While far-right politicians engineered a highly-publicized defeat for the UAW at Volkswagen in Chattanooga, Tennessee, the union is nevertheless growing.
UAW victories in the gaming industry and in factories related to the auto industry are steadily adding new members. The big nut the union has to crack remains the growing number of transnational auto plants in the South. But UAW leaders at the convention are positive about their future efforts.
Long-time organizing efforts are still in place in Chattanooga and at the Nissan plant in Canton, Mississippi. UAW leaders have leveraged help from many international supporters who are represented at the convention.
Japanese, Brazilian, German, and South African autoworkers are among the dozens of representatives from other countries. Canadian union leader Jerry Dias, president of Unifor, said, “No one has done more to bring the global trade union movement together than [outgoing UAW President] Bob King.”
Nearly 1,000 delegates at the UAW convention overwhelmingly passed an organizing resolution titled “A Voice for All Workers.” It outlines the problem: “The last four years have brought a wave of attacks on our basic right to organize and bargain. In 2011, corporate interests and their political supporters launched an all-out assault on public sector collective bargaining. In 2012, despite strong public opposition, legislators in Indiana and Michigan rammed through so-called ‘right-to-work’ laws, designed to weaken union representation in both the public and private sector. Earlier this year, workers at Volkswagen’s Chattanooga plant were threatened by their own elected officials, who told them that if they exercised their federally-protected right to form a union, their jobs would be in jeopardy.”
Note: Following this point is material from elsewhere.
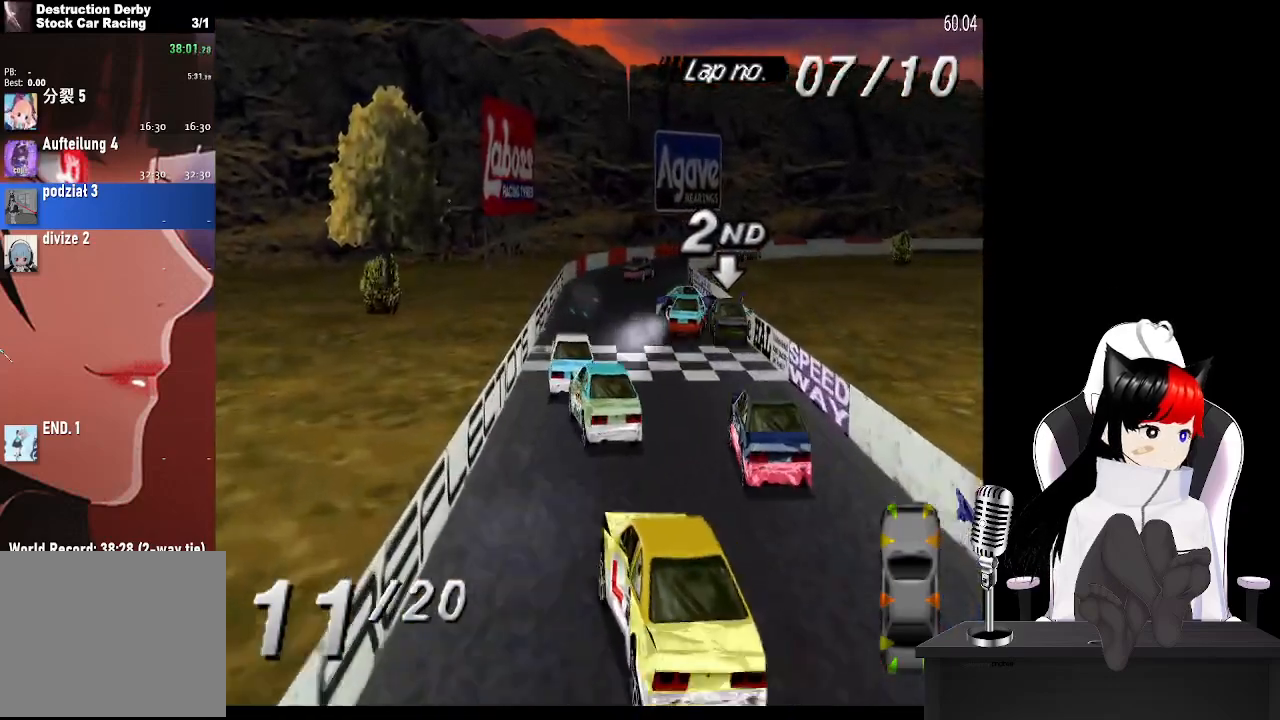
{"buttons": ["CROSS"], "left_stick": "center", "events": [[233, "DPAD_RIGHT", "down"], [417, "DPAD_RIGHT", "up"]]}
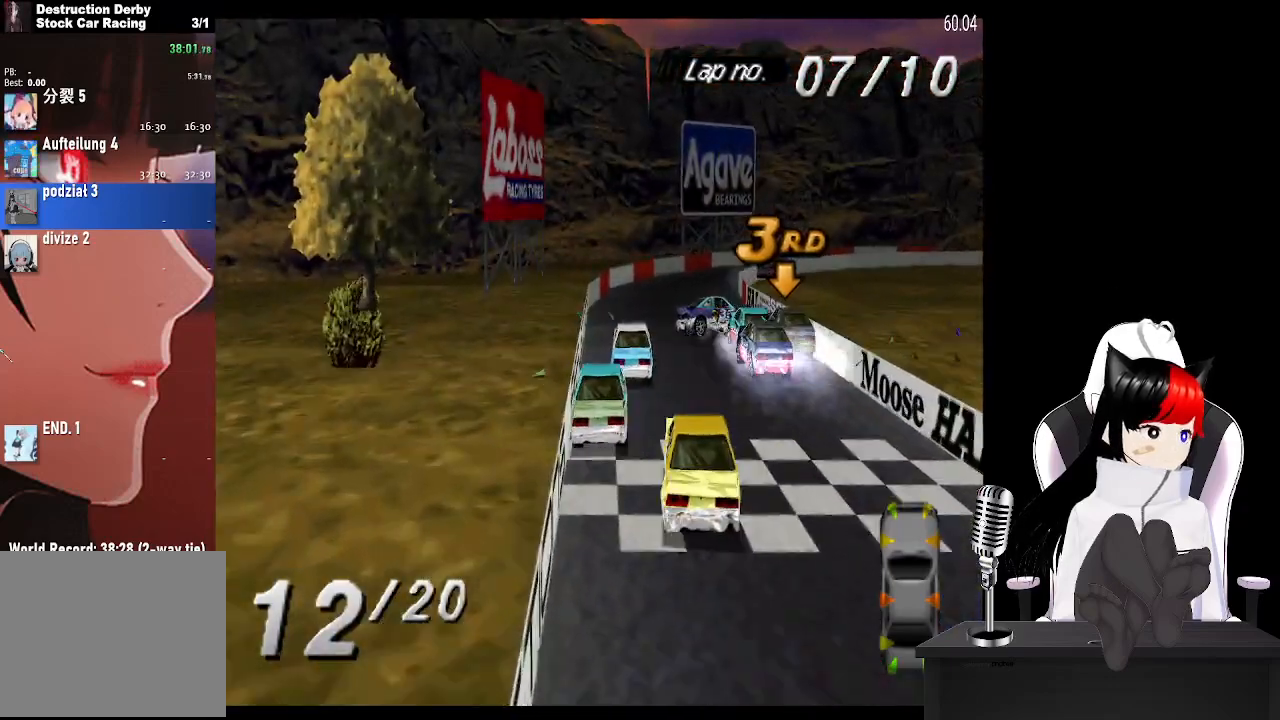
{"buttons": ["CROSS"], "left_stick": "center", "events": []}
The resolution also says, “Our fight isn’t only to protect our existing rights and roll back unjust laws that deny them. We must also go on the offense to strengthen our labor laws, expand bargaining rights and find new, creative ways to represent workers. That includes workers in non-traditional employment arrangements …”
In its 2014 bargaining with major U.S. auto companies, the UAW will be faced with new “right-to-work” laws in a number of states, where the union’s legal right to collect dues from all workers in each bargaining unit will lapse. This includes the core of the union in Michigan. The new legal situation will require every union to conduct in-plant internal organizing drives that were never needed before.
On the positive side, everything at the convention here suggests that the UAW is gearing up to the tasks before it.